A new study in Britain indicates that a large number of young women aged 18 to 24 are refusing to see a doctor when they have gynaecological issues, simply because they can’t bring themselves to utter words like vagina, labia, vulva, discharge, and the like.
Even when in pain, they would rather consult Dr Google than talk to a healthcare provider. By doing so they put their lives at risk when life-threatening diseases like ovarian cancer go undetected. I wonder how many young Malaysian women feel the same way.
If a woman finds it difficult to call a vagina a vagina, it’s probably because she’s not used to hearing it. When I was a little girl my mother referred to my “private parts” as a rosebud. Imagine my surprise when I was visiting my grandparents one afternoon, only to have my grandfather walk in from the garden and announce to my grandmother, “My, there are some beautiful rosebuds in the garden.”
After that incident, my mother got rid of the rosebud and replaced it with my private parts. I guess that conveyed the message that no one else was supposed to have access to that part of my body. Her intentions were great, but it would have been better if she’d used the correct terminology.
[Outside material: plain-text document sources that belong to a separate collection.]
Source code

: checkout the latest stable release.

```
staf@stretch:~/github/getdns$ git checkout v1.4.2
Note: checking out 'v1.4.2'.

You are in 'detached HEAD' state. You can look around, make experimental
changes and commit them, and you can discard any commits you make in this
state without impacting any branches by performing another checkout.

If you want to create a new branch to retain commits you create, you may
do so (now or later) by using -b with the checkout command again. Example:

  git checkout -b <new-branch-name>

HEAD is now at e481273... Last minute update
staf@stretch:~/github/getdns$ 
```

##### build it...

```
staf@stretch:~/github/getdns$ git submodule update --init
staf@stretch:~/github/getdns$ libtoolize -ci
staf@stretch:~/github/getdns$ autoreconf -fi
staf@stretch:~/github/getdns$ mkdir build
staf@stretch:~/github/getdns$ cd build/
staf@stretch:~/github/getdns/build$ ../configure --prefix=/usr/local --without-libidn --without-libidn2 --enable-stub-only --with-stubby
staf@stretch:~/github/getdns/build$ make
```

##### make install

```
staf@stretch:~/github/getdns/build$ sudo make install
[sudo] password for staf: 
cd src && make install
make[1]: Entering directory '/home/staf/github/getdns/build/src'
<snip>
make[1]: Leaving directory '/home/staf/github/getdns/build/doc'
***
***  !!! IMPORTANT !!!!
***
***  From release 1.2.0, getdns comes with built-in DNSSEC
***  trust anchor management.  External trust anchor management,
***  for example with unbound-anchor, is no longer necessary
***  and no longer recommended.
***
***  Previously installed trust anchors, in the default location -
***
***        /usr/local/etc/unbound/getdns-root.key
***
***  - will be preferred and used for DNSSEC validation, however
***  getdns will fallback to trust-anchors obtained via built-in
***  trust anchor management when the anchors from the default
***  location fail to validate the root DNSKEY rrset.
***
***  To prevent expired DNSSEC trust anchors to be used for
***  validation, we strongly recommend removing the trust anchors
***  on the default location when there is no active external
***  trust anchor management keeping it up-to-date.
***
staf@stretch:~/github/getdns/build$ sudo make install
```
When I was in my early teens, I thought the vagina was the outer part of a woman’s genitalia. Imagine my surprise when I discovered this area is called the vulva. The first time I heard the word vulva was in a biology class at school. I thought the teacher called it a Volvo. I was completely confused and had no idea why a manufacturer would name a car after a woman’s private parts.
It was only after I’d looked at the handout at the end of the lesson that I realised my mistake. Still, it put me off Volvos for life.
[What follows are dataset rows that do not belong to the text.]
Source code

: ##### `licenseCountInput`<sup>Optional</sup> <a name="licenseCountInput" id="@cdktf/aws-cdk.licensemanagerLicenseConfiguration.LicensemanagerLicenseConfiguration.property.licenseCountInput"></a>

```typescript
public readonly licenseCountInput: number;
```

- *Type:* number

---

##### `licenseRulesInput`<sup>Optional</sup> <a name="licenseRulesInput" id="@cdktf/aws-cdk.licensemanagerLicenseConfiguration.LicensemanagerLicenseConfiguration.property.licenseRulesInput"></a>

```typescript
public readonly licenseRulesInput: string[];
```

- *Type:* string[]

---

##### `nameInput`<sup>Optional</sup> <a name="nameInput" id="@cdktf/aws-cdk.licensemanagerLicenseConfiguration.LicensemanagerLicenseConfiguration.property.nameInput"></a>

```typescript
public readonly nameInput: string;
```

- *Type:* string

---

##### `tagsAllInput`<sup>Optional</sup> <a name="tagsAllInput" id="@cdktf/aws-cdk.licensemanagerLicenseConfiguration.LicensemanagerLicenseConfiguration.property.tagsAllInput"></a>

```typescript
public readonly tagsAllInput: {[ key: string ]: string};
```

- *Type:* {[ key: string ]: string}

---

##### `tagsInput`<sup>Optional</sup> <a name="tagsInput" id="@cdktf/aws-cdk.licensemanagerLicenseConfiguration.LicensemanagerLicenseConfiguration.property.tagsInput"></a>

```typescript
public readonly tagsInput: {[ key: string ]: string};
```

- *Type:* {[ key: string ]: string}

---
It seems there are a multitude of other names that mothers use when talking to their daughters about their private parts. Names like foo foo, noo noo, mini, flower, and Mary. I laughed when I realised that some people probably grew up thinking that Mary is a synonym for vulva. I’m surprised that I had any friends at all at school.
Not that I blame my mother altogether for my early confusion. I’m sure my grandmother never uttered words like vagina or vulva when my mother was growing up. Indeed, women born at the beginning of the last century were more likely to call it “that there” or “front parlour” or “naughty”.
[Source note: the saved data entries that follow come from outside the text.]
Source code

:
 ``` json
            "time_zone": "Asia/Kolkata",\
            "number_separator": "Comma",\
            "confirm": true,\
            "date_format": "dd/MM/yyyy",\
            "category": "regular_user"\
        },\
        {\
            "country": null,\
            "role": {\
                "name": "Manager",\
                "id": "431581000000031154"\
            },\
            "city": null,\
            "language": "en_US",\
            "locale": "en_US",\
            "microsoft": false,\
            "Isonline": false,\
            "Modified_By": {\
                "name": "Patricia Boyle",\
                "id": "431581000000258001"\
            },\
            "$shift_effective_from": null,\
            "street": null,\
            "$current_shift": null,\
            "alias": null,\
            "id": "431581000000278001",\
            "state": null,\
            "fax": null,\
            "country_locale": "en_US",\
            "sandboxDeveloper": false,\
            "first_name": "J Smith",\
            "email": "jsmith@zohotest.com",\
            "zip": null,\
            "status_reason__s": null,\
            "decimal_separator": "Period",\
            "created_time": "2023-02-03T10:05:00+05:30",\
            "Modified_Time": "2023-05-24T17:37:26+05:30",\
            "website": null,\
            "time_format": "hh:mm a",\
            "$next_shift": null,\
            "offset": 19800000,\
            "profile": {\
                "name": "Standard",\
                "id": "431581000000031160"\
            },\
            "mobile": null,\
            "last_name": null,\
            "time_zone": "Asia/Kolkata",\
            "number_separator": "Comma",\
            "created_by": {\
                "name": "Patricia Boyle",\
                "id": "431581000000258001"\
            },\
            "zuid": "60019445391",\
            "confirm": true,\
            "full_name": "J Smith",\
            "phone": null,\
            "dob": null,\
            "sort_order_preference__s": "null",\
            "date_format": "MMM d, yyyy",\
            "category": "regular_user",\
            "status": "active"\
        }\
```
And even further back, during my great-grandmother’s time, it was often called a “nettle bed” or “fly trap”. So I’m now beginning to think that rosebud wasn’t such a bad euphemism after all. At least, it sounds a lot better than a stinging weed that can give you an itchy rash.
Nonetheless, whenever I hear the word rosebud I’m immediately transported back to that day at my grandparents’ house. Maybe that also accounts for my general dislike of prints with any sort of floral motif.
If you feel uncomfortable saying certain words, try saying them out loud, over and over again, when you’re on your own. It will help defuse their power.
Moreover, if a young girl discovers that she hasn’t been taught the correct word for her vulva, she might think it’s because that part of her body is shameful. Some parents even describe their children’s genitalia as the naughty bits, or give the impression that they’re bad or dirty. How is this going to help a young woman feel empowered about her body?
Despite my rosebud period, I don’t have a problem using the correct terminology, when I have to. At my age (fifty-something), there is little about my body and its various bits and functions that cause me to feel embarrassed when I visit my gynaecologist.
After giving birth to two children and undergoing a few surgical procedures, and subjecting myself to a biannual pap smear, I’m adept at detaching myself from my sense of modesty in a clinical situation.
It also helps that my gynaecologist is thoroughly professional. If you feel uncomfortable saying certain words, try saying them out loud, over and over again, when you’re on your own. It will help defuse their power.
If all else fails, please go to your doctor and tell him you’re having trouble with your Volvo. He’ll just think you’re mispronouncing the correct word, and it could save your life.